Tabatha Bull, présidente et chef de la direction du Conseil canadien pour le commerce autochtone (CCCA), a déclaré : « Les données et les renseignements détaillés sur l’économie autochtone au Canada sont limités. Cela est particulièrement évident en ce qui concerne l’entrepreneuriat des femmes autochtones, même si elles créent de nouvelles entreprises à un taux plus élevé que leurs homologues masculins. Nous savons que l’économie autochtone est très diversifiée et que les entreprises prospères sont présentes dans tous les secteurs et toutes les régions. Nous savons également que les entrepreneurs autochtones font face à un ensemble unique d’obstacles structurels et institutionnels à la croissance – et bon nombre de ces obstacles touchent plus lourdement les femmes autochtones. Cela n’a jamais été aussi évident que pendant cette pandémie. Le CCCA est heureux de s’associer au Portail de connaissances pour les femmes en entrepreneuriat de l’Université Ryerson pour mener des recherches fort nécessaires sur l’entrepreneuriat des femmes autochtones au Canada.
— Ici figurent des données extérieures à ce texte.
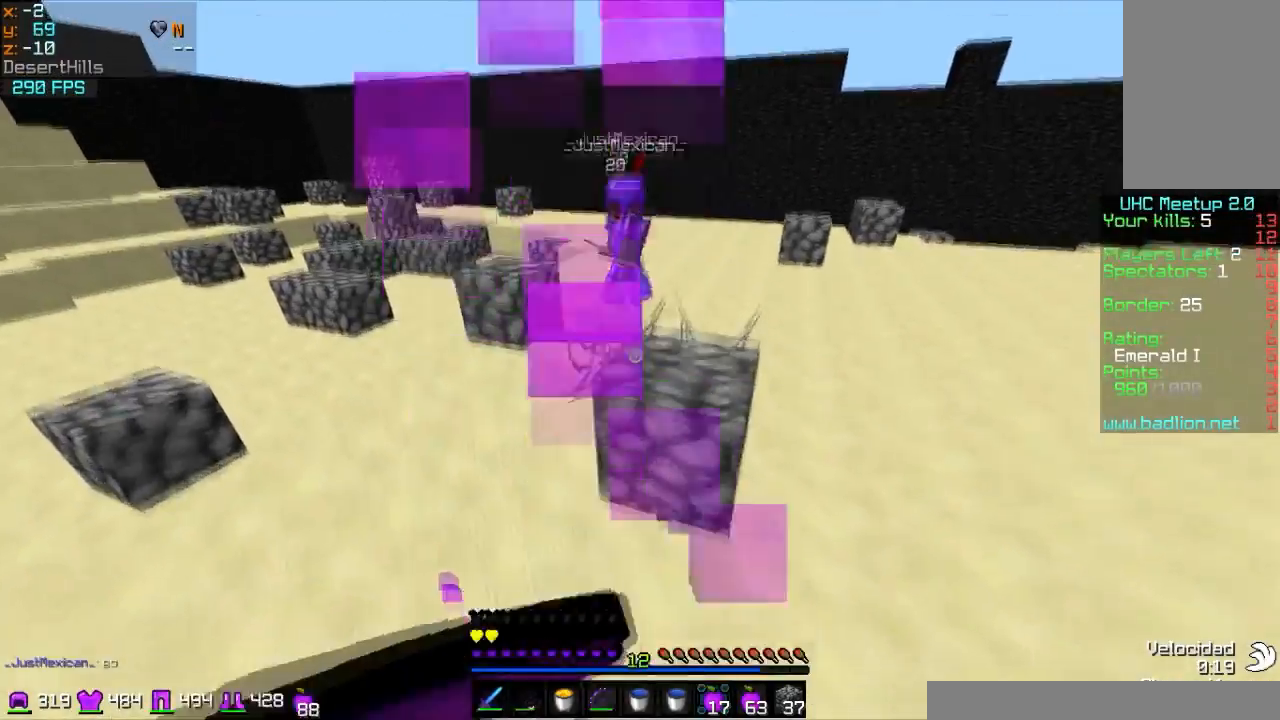
{"keys": ["a"], "mouse": [], "events": [[100, "mouse_left", "up"], [100, "s", "up"], [167, "mouse_left", "down"], [467, "mouse_left", "up"], [467, "mouse_right", "up"], [501, "d", "up"]]}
Ce partenariat marque une première étape importante pour comprendre les défis et les possibilités uniques auxquels font face les femmes entrepreneures autochtones, afin de fournir un soutien opportun et ciblé aux entreprises qui en ont le plus besoin. »
« Le virus COVID-19 a touché la communauté noire de façon disproportionnée en ce qui concerne les soins de santé et l’économie, mais il a profondément ébranlé l’économie féminine, ce qui a durement éprouvé les femmes entrepreneures », a déclaré Nadine Spencer, PDG de la Black Business Professional Association et fondatrice du Brand EQ Group. « Bien entendu, certains appellent cela une « récession des femmes ». » Il n’en demeure pas moins qu’il manque de données non seulement sur la communauté noire, mais aussi sur les femmes noires, ce qui limite considérablement le type d’aide grandement nécessaire que le gouvernement peut fournir. Nous avons besoin de plus de données désagrégées pour comprendre comment l’expérience des femmes entrepreneures noires se compare à celle des hommes noirs et d’autres femmes en ce qui concerne le manque d’accès au capital, les bons réseaux et la gestion du travail non rémunéré comme la garde d’enfants. »
Il y a des progrès importants à faire, et nous ne pouvons pas les ignorer. Par exemple, la proportion de femmes exportatrices a augmenté de façon spectaculaire, passant de 5,7 % en 2011 à 10,8 % en 2017, ce qui réduit l’écart avec les hommes (13,6 % des entreprises appartenant à des hommes faisaient de l’exportation en 2017). Lorsque nous comparons les femmes et les hommes par secteur, les différences semblent presque disparaître et être associées à une augmentation des exportations d’entreprises appartenant à des femmes dans le secteur manufacturier, à une diminution des services d’hébergement et de restauration, à une augmentation du commerce de gros et à une diminution du transport et de l’entreposage.